WORK TO COMPLETE » In the passage below on the Hebrew word for "one," reproduce everything from "- God is one" down to "spurious trinitarian interpolation.".

In Genesis 1, following use of the cardinal ‘one’ in v. 5, subsequent numbering of days use ordinal numbers (‘second’ 1:8, ‘third’ 13, etc.). In Gen 2:10-14, this same sequential pattern, starting with ‘one’ (KJV “the first” hä´eHäd), then continuing with ‘second . . . fourth’ is repeated in relation to the four rivers. Taking ´eHäd or ‘one’ to be about ‘unity’ is governed by the notion of a compound that is ‘three-in-one’: unity as tri-unity. There are three related or united persons in their one God(head). The Catholic Catechism affirms,
- The Trinity is One (para 253).
- We do not confess three Gods but one God in three persons, the ‘consubstantial Trinity’ (para 253).
- The Divine Unity is Triune (para 254).
- God is one but not solitary (para 254).[17] (My underlining.)
- b) ‘Unity’ is special pleading
The analysis that follows shows “for ‘one’ read ‘unity’”, of the kind stated in the Catechism, above, is special pleading. Biblical proof is needed to show that ´eHäd should become ‘unity’ as a different order of ‘one’. Of course, even if ´eHäd in Deut 6:4 were to do with ‘unity’, that does not of itself mean a unity comprised of three (‘Gods’). Indeed, two human persons, or an innumerable redeemed “many becoming ‘one’” (in Christ and in God, his Father) aligns with Biblical precedents. By contrast, 1 John 5:7’s ‘three are one’ is notorious as a spurious trinitarian interpolation.
- In Hebrew idiom, as in Gen 11:6, whether masculine ´eHäd [of ‘people’], or feminine ´aHat [of ‘language’], ‘one’ always follows the noun it quantifies, whereas subsequent cardinal numbers (two, three, four, etc.) precede the noun to which they apply.
- Whatever the semantic or conceptual role of ‘one’/´eHäd in this Deut 6:4 formulation, it is positioned in the normal way so any emphasis or nuance is not obvious.[18]
- Similarly, in Mal 2:10, both ‘father’ and ‘God’ (the singular form ´ēl) are qualified by ´eHäd: “Have we not all one father? Hath not one God created us?”
To sum up, what we have regarding Israel’s God and ´eHäd / ‘one’ in the OT is a pattern of usage as follows,
‘One Yahweh’ (‘Yahweh is one’) in Deut 6:4 and Zech 14:9.
‘One Father’ and ‘one God’ in Mal 2:10.[19]
‘One name’ (‘name one’) in Zech 14:9.
- c) Greek NT ‘one’ corresponding to HB/OT ´eHäd in statements about God
We have already seen that Jesus cites Deut 6:4 in reply to a question in Mark 12:29:
And Jesus answered him, The first of all the commandments is, Hear, O Israel; The Lord our God is one Lord. (KJV) (NIV: …the Lord our God, the Lord is one).

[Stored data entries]

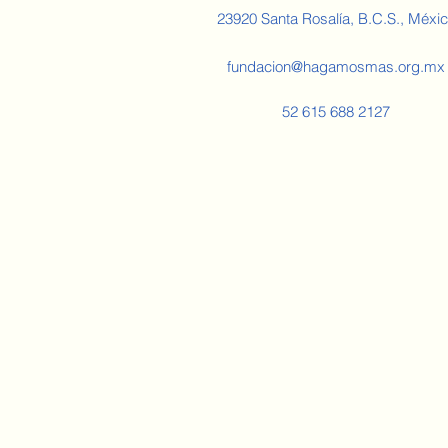
23920 Santa Rosalía, B.C.S., Méxi
fundacion@hagamosmas.org.mx
52 615 688 2127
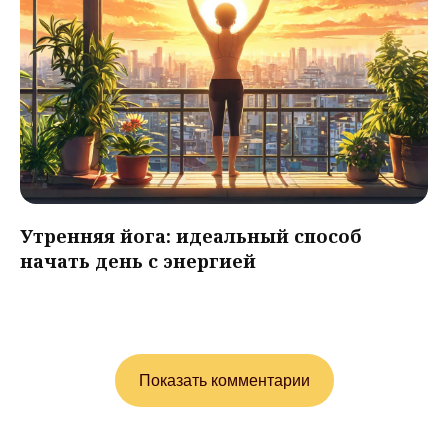
Утренняя йога: идеальный способ
начать день с энергией
Показать комментарии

EXERCISE SOLUTION »
- God is one but not solitary (para 254).[17] (My underlining.)
- b) ‘Unity’ is special pleading
The analysis that follows shows “for ‘one’ read ‘unity’”, of the kind stated in the Catechism, above, is special pleading. Biblical proof is needed to show that ´eHäd should become ‘unity’ as a different order of ‘one’. Of course, even if ´eHäd in Deut 6:4 were to do with ‘unity’, that does not of itself mean a unity comprised of three (‘Gods’). Indeed, two human persons, or an innumerable redeemed “many becoming ‘one’” (in Christ and in God, his Father) aligns with Biblical precedents. By contrast, 1 John 5:7’s ‘three are one’ is notorious as a spurious trinitarian interpolation.